═══ INPUT MATERIAL

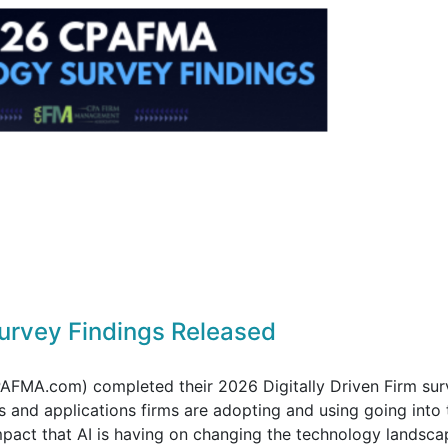
rvey Findings Released
FMA.com) completed their 2026 Digitally Driven Firm sur
 and applications firms are adopting and using going into 
pact that AI is having on changing the technology landsca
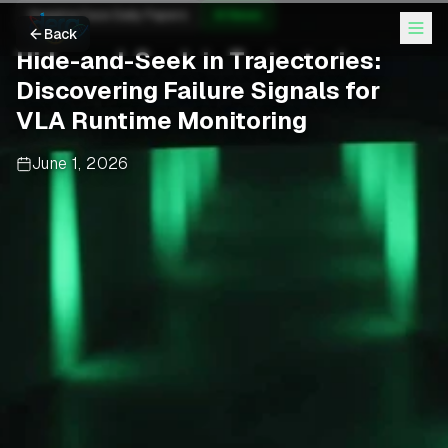
Hugging Face Daily Papers
AI News
Back
Hide-and-Seek in Trajectories:
Discovering Failure Signals for
VLA Runtime Monitoring
June 1, 2026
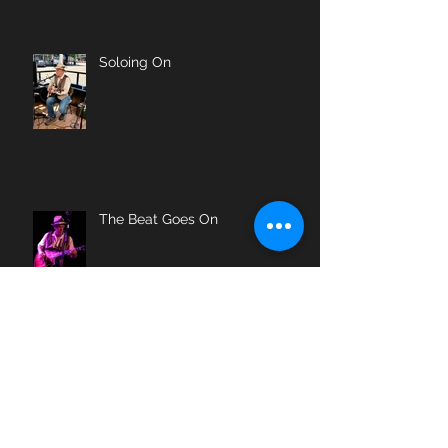
Soloing On
The Beat Goes On
Farewell, My Friend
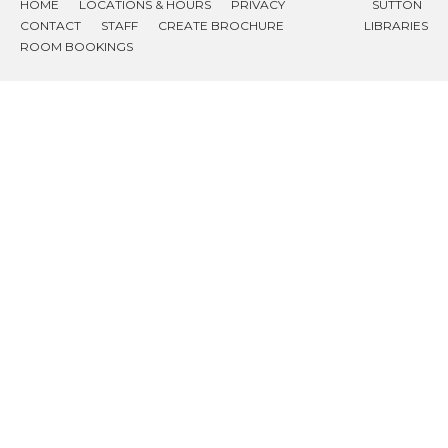
HOME
LOCATIONS & HOURS
PRIVACY
SUTTON
CONTACT
STAFF
CREATE BROCHURE
LIBRARIES
ROOM BOOKINGS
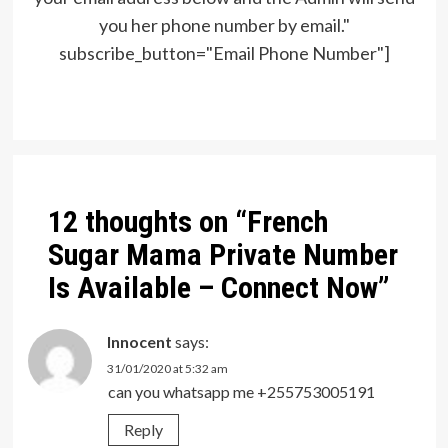
you her phone number by email."
subscribe_button="Email Phone Number"]
Post
navigation
12 thoughts on “
French
Sugar Mama Private Number
Is Available – Connect Now
”
Innocent
says:
31/01/2020 at 5:32 am
can you whatsapp me +255753005191
Reply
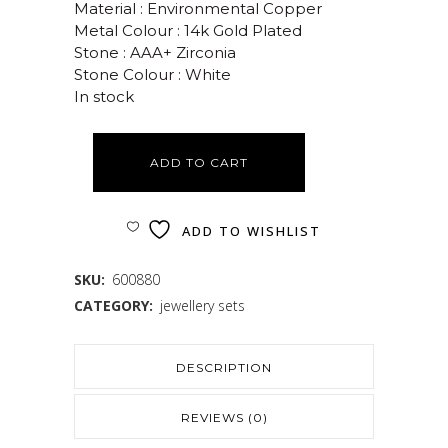
Material : Environmental Copper
Metal Colour : 14k Gold Plated
Stone : AAA+ Zirconia
Stone Colour : White
In stock
ADD TO CART
ADD TO WISHLIST
SKU:
600880
CATEGORY:
jewellery sets
DESCRIPTION
REVIEWS (0)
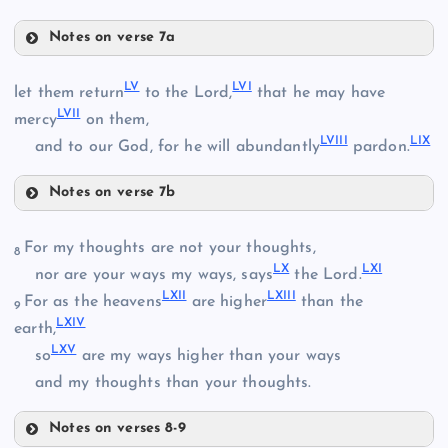
XLIII
XXXV
Notes on verse 7a
XLVII
L
LV
LVI
let them return
to the Lord,
that he may have
LVII
mercy
on them,
LVIII
LIX
and to our God, for he will abundantly
pardon.
XL
XLVIII
LI
Notes on verse 7b
XLIX
LV
LII
For my thoughts are not your thoughts,
8
LX
LXI
nor are your ways my ways, says
the Lord.
XLIV
LXII
LXIII
For as the heavens
are higher
than the
9
LXIV
earth,
LXV
so
are my ways higher than your ways
LVI
and my thoughts than your thoughts.
LIII
Notes on verses 8-9
XLV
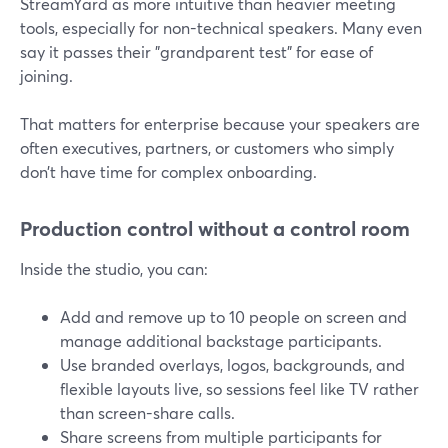
StreamYard as more intuitive than heavier meeting
tools, especially for non-technical speakers. Many even
say it passes their "grandparent test" for ease of
joining.
That matters for enterprise because your speakers are
often executives, partners, or customers who simply
don’t have time for complex onboarding.
Production control without a control room
Inside the studio, you can:
Add and remove up to 10 people on screen and
manage additional backstage participants.
Use branded overlays, logos, backgrounds, and
flexible layouts live, so sessions feel like TV rather
than screen-share calls.
Share screens from multiple participants for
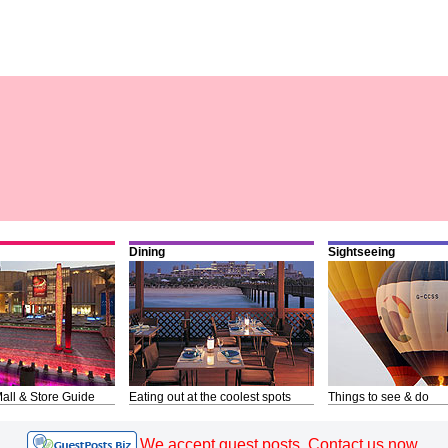
Dining
Sightseeing
all & Store Guide
Eating out at the coolest spots
Things to see & do
We accept guest posts. Contact us now.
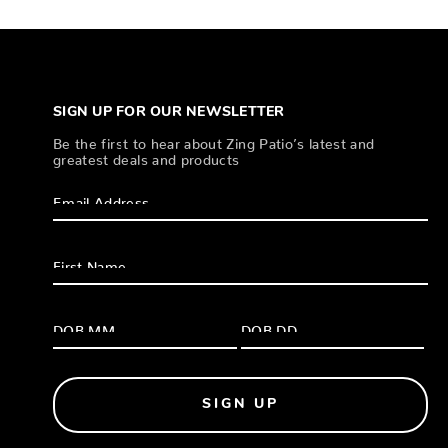
SIGN UP FOR OUR NEWSLETTER
Be the first to hear about Zing Patio’s latest and
greatest deals and products
SIGN UP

══════

WHAT IS REQUIRED |
Each line that mentions the string "your" must be copied from the listing.

SOLUTION FOR THIS TASK |
For my thoughts are not your thoughts,
nor are your ways my ways, says
are my ways higher than your ways
and my thoughts than your thoughts.
That matters for enterprise because your speakers are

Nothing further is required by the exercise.